Hortense sut à ce moment-là ce qu’était la vraie solitude. Se lever le matin sans savoir pourquoi, pour qui. Préparer le repas et se retrouver seule devant son assiette à regarder, les yeux pleins de larmes, une boule dans la gorge, la place devenue vide. L’appétit, parti avec son mari… La journée, interminable, dans l’attente d’une visite, d’un appel… Et se coucher le soir venu dans un lit froid, un lit devenu trop grand pour elle seule, un lit qui lui rappelle cruellement l’absence de son époux. Qui peut imaginer ce que la vie peut être, quand, après presque soixante années de vie commune, le quotidien devient tellement vide ? D’un coup, elle s’était sentie vieillir, elle se voyait telle qu’elle était, une vieille femme qui essayait de survivre au décès de son mari, une vieille femme qui n’était plus utile à personne. N’estce pas là le pire des sentiments, cette impression de ne plus servir à rien ?

Chaque soir, dans ses prières, Hortense demande au Bon Dieu de venir la chercher, mais il ne semble guère pressé de l’exaucer.

Et pourtant, ses amies, Marie-Louise, Odette et dernièrement Octavie ont déjà lâché cette vie où Hortense ne se plait plus. Comme il lui est difficile de voir s’éteindre toutes ces vieilles gens autour d’elle. Il ne se passe plus un mois sans qu’elle n’aille à une sépulture… Elle se remémore souvent ces années où elles ont partagé tant de choses… Alors, malgré le poids de cette solitude forcée, elle prend sur elle pour trouver le courage de continuer à vivre. Les enfants viennent régulièrement la voir, mais ils sont toujours tellement pressés. Ils n’ont le temps de rien. Ce n’est pas comme Hortense qui, elle, en a trop de temps. Elle voudrait partager avec eux ses souvenirs, mais à quoi bon ? Ils n’ont pas encore l’âge de se retourner sur leur vie, alors elle parle à son chat, à ses roses, quitte à passer pour une vieille folle…

Chapitre 2

Stéphane

Deux petits coups brefs à la porte et Hortense entend :

- Madame Jacquot, coucou, c’est le facteur…

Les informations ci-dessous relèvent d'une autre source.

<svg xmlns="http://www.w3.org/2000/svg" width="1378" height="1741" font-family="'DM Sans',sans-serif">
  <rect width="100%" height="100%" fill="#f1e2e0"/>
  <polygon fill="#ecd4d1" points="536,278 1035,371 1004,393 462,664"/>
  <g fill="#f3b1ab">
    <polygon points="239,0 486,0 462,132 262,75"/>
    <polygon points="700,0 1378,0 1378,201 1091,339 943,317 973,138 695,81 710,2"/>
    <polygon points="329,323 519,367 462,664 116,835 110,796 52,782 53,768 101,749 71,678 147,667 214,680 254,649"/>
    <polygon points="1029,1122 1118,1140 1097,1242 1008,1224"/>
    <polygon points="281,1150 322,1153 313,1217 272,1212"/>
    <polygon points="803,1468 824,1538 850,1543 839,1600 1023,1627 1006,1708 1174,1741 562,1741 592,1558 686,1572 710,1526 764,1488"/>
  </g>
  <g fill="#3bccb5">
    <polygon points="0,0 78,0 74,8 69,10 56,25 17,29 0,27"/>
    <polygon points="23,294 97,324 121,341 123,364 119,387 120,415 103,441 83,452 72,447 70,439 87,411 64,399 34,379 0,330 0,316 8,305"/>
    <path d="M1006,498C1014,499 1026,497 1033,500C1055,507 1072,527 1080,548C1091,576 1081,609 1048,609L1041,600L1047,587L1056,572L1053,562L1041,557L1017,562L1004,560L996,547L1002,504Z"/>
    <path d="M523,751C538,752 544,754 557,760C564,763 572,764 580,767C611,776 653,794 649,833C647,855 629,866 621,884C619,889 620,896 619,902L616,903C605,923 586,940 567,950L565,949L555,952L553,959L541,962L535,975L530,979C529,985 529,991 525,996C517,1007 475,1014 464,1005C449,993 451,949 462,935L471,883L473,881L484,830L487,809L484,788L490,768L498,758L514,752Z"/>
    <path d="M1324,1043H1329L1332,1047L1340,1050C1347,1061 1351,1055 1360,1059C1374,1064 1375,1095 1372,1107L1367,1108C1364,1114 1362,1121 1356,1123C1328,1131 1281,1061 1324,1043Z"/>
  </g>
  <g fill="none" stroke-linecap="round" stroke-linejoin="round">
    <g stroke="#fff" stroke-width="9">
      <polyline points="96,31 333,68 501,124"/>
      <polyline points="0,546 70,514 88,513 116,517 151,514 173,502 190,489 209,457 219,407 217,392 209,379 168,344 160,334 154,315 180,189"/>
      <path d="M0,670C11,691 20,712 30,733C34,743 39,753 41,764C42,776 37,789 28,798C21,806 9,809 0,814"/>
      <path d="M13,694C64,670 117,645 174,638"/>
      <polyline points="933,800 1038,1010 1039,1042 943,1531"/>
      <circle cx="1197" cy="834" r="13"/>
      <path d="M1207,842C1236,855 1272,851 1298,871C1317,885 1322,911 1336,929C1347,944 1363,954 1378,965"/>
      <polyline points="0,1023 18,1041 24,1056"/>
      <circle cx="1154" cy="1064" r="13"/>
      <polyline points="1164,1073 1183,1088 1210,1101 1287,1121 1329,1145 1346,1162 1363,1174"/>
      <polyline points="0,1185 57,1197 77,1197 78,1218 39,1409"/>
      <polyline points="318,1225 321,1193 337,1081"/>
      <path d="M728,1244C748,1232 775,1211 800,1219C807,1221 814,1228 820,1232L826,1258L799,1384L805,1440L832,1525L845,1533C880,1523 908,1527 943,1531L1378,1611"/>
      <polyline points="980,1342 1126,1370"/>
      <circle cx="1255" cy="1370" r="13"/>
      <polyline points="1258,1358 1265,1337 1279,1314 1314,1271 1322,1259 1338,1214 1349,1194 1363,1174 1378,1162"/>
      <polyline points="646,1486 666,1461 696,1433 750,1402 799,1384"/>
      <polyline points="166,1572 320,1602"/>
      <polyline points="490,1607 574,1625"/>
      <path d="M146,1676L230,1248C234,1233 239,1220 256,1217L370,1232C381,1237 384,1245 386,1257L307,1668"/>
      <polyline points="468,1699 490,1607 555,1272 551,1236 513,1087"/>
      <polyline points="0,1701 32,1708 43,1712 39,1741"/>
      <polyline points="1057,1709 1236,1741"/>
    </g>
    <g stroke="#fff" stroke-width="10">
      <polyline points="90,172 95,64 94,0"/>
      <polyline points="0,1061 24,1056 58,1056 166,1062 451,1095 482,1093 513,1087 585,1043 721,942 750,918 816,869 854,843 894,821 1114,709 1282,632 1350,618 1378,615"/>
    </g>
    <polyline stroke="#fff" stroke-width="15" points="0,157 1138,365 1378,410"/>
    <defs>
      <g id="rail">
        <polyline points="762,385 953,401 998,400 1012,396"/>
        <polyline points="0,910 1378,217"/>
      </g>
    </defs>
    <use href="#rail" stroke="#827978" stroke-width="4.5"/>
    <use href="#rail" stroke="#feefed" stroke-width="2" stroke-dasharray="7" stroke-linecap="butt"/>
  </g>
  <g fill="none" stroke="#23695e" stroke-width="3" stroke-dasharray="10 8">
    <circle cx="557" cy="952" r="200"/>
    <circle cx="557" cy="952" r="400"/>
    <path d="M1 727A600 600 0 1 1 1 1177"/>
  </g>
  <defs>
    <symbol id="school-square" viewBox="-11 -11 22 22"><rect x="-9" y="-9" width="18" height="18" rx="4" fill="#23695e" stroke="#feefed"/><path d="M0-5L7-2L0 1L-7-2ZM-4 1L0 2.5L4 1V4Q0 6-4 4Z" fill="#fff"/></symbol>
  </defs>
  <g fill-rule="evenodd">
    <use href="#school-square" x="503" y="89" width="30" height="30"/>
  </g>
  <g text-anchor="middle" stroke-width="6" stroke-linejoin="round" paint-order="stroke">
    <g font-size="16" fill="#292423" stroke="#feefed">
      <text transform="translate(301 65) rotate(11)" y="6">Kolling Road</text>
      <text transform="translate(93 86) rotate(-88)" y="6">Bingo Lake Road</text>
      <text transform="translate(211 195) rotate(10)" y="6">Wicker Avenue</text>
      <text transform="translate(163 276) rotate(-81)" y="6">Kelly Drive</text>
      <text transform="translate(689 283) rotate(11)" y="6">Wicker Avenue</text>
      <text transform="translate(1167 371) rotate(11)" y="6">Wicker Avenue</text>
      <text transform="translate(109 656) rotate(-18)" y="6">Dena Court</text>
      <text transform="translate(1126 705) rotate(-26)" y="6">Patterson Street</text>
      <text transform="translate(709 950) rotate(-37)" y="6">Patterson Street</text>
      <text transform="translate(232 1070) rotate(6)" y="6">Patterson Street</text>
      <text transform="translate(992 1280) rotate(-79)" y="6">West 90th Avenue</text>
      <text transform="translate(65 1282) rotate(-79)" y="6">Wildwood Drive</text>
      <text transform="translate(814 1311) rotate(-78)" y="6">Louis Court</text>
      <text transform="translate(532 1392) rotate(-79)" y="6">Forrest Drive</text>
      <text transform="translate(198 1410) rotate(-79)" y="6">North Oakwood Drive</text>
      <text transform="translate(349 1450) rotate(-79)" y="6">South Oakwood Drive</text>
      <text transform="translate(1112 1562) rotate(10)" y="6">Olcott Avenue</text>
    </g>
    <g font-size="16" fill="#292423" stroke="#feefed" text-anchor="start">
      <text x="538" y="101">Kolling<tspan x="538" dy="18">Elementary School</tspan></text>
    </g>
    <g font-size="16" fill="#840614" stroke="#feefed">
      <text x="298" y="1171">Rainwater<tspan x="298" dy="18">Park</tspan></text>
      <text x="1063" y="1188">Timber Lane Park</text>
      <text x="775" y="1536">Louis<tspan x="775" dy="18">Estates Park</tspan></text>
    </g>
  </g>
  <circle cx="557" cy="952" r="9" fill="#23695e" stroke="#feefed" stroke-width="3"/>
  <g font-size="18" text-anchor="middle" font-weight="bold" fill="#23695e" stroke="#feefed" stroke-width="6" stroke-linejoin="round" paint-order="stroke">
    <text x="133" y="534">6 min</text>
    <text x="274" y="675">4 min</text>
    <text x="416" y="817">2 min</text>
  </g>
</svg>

- Entre, Stéphane, entre, mon petit…

Hortense aime beaucoup ce jeune facteur qui prend toujours un moment pour discuter avec elle. C’est un beau garçon blond, très serviable. La première fois qu’elle l’a invité à boire un café, il a eu l’air bien ennuyé :

- Je suis désolé, Madame Jacquot, je n’ai pas beaucoup de temps… J’ai du retard, aujourd’hui…

- Ce n’est pas grave, s’était-elle empressée de répondre, une autre fois…

Et le lendemain, la vieille dame avait tout préparé sur la table de la cuisine ; le café tout chaud, dans la vieille cafetière italienne, deux anciennes et magnifiques tasses du service en porcelaine, cadeau de sa belle-sœur Thérèse pour son mariage, déposées sur leurs soucoupes et un sucrier assorti, sans oublier les petites cuillères.